_PROBLEM TO SOLVE_
Give an exact copy of the lines from the beginning of the listing below to the "tela da inicialização" line, inclusive.

--- START ---

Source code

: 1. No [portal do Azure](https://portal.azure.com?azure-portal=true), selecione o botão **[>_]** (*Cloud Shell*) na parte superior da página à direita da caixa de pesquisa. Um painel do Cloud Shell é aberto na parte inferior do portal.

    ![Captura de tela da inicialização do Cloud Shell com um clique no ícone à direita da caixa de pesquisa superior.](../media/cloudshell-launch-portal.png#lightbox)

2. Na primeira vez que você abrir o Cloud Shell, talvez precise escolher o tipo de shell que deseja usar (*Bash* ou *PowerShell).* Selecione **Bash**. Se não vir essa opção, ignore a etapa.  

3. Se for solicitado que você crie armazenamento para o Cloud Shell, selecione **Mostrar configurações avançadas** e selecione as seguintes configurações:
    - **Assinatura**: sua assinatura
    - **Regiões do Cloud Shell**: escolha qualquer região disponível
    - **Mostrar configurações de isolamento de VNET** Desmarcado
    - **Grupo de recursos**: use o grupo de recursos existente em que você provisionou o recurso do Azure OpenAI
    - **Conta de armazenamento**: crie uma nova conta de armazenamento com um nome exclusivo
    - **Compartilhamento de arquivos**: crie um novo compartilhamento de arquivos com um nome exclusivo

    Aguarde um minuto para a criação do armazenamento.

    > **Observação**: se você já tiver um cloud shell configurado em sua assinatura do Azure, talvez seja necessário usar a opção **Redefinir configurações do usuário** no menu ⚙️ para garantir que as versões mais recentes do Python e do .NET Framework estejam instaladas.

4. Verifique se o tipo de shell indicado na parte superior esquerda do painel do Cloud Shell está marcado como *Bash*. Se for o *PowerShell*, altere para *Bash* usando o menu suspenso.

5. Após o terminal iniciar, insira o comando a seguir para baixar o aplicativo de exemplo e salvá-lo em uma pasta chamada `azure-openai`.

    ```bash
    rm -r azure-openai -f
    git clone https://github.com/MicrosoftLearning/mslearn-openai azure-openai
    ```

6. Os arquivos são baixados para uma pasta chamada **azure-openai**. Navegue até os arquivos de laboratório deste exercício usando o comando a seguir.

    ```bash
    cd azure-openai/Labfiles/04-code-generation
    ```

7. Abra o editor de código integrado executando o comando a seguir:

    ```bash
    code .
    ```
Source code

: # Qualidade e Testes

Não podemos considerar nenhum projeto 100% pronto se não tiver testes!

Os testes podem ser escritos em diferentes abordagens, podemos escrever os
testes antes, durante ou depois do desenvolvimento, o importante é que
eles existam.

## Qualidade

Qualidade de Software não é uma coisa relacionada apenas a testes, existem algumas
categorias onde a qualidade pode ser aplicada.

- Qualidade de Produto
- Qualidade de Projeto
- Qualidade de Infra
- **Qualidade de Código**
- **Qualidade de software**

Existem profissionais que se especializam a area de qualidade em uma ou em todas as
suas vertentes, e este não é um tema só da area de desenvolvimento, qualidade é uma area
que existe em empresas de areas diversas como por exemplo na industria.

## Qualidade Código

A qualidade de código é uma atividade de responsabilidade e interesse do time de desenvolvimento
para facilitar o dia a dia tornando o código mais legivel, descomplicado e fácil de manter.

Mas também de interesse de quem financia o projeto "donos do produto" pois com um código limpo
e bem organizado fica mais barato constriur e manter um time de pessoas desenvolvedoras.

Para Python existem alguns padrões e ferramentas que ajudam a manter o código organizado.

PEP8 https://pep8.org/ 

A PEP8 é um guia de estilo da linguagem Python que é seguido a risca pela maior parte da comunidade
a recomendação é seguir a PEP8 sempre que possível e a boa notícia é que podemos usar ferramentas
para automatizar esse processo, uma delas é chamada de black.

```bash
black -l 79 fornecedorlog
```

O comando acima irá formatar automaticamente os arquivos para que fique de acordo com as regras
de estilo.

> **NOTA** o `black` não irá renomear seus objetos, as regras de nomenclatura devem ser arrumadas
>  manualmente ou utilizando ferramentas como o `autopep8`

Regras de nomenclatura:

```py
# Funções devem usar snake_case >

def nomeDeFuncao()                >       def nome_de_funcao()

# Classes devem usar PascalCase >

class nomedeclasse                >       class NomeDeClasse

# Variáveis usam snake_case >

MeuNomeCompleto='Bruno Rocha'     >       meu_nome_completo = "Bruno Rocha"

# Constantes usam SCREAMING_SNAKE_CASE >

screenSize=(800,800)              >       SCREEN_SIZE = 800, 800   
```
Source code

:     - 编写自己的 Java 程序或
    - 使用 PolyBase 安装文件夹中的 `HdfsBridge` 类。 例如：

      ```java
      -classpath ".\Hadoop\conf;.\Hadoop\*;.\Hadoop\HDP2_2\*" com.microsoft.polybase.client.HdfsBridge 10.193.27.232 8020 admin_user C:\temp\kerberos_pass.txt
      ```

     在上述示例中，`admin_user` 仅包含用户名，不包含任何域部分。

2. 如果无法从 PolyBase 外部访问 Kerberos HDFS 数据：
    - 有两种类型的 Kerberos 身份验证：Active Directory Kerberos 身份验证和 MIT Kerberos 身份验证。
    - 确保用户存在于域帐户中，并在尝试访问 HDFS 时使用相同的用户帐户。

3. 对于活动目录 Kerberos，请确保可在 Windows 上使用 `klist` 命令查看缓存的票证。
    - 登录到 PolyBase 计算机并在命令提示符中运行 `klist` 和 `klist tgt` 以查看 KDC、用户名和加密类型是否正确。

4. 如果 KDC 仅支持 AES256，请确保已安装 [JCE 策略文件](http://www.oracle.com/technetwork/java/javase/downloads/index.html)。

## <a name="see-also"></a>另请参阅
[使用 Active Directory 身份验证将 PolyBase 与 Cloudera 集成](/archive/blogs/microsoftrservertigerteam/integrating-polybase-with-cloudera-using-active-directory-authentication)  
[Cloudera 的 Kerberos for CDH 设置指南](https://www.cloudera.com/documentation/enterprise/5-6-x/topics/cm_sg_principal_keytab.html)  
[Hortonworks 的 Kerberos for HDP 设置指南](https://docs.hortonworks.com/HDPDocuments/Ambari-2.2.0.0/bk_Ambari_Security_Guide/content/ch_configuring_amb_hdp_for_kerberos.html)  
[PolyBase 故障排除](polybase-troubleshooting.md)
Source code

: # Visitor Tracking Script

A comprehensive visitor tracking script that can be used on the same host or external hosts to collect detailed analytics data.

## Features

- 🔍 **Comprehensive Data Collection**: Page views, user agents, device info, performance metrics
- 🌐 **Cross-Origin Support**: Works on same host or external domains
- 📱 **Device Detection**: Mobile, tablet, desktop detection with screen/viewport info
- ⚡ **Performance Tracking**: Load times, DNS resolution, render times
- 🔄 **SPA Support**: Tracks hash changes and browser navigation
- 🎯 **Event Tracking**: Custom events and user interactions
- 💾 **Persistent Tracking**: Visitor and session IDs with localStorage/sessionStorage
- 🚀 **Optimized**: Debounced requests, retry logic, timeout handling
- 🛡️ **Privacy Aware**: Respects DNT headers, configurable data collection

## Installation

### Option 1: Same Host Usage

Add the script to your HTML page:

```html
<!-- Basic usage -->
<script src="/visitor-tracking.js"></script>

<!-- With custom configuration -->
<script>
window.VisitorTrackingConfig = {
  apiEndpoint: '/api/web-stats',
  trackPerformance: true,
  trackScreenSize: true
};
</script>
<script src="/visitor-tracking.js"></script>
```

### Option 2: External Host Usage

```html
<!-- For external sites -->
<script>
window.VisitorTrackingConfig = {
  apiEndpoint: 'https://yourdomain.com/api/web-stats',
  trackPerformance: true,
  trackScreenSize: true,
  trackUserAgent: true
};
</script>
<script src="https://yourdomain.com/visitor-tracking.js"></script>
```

--- END ---

_RESPONSE TO THE EXERCISE_
Source code

: 1. No [portal do Azure](https://portal.azure.com?azure-portal=true), selecione o botão **[>_]** (*Cloud Shell*) na parte superior da página à direita da caixa de pesquisa. Um painel do Cloud Shell é aberto na parte inferior do portal.

    ![Captura de tela da inicialização do Cloud Shell com um clique no ícone à direita da caixa de pesquisa superior.](../media/cloudshell-launch-portal.png#lightbox)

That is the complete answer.